* **DATA FOR PROCESSING**:
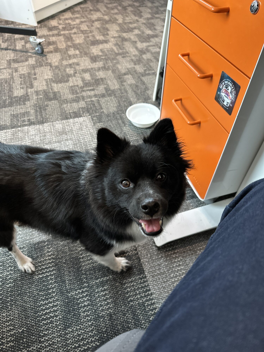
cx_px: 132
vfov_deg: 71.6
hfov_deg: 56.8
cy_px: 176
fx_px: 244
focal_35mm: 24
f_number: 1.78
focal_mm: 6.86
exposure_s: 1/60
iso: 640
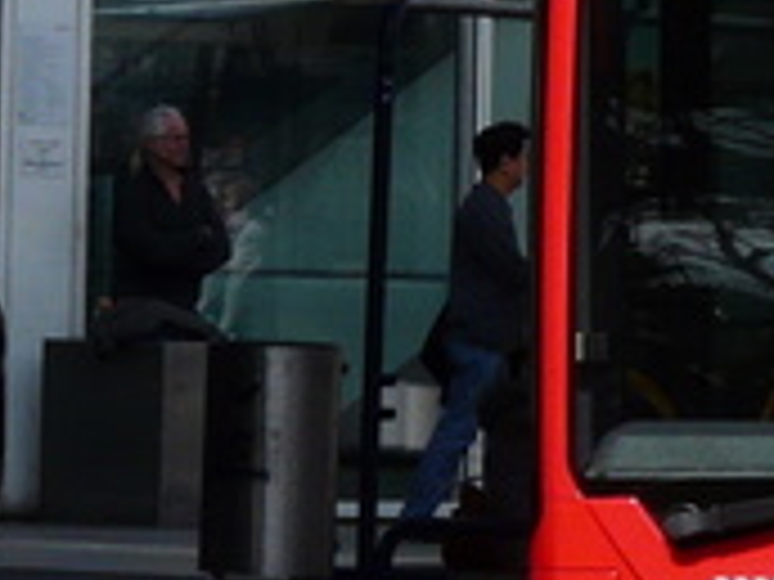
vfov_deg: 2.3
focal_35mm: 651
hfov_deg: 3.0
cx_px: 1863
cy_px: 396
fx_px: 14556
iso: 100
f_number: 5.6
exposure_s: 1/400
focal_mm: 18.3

* **PROBLEM DETAILS**: Pictures stay out; everything else in the listing above gets repeated exactly.

* **ANSWER SECTION**:
cx_px: 132
vfov_deg: 71.6
hfov_deg: 56.8
cy_px: 176
fx_px: 244
focal_35mm: 24
f_number: 1.78
focal_mm: 6.86
exposure_s: 1/60
iso: 640
vfov_deg: 2.3
focal_35mm: 651
hfov_deg: 3.0
cx_px: 1863
cy_px: 396
fx_px: 14556
iso: 100
f_number: 5.6
exposure_s: 1/400
focal_mm: 18.3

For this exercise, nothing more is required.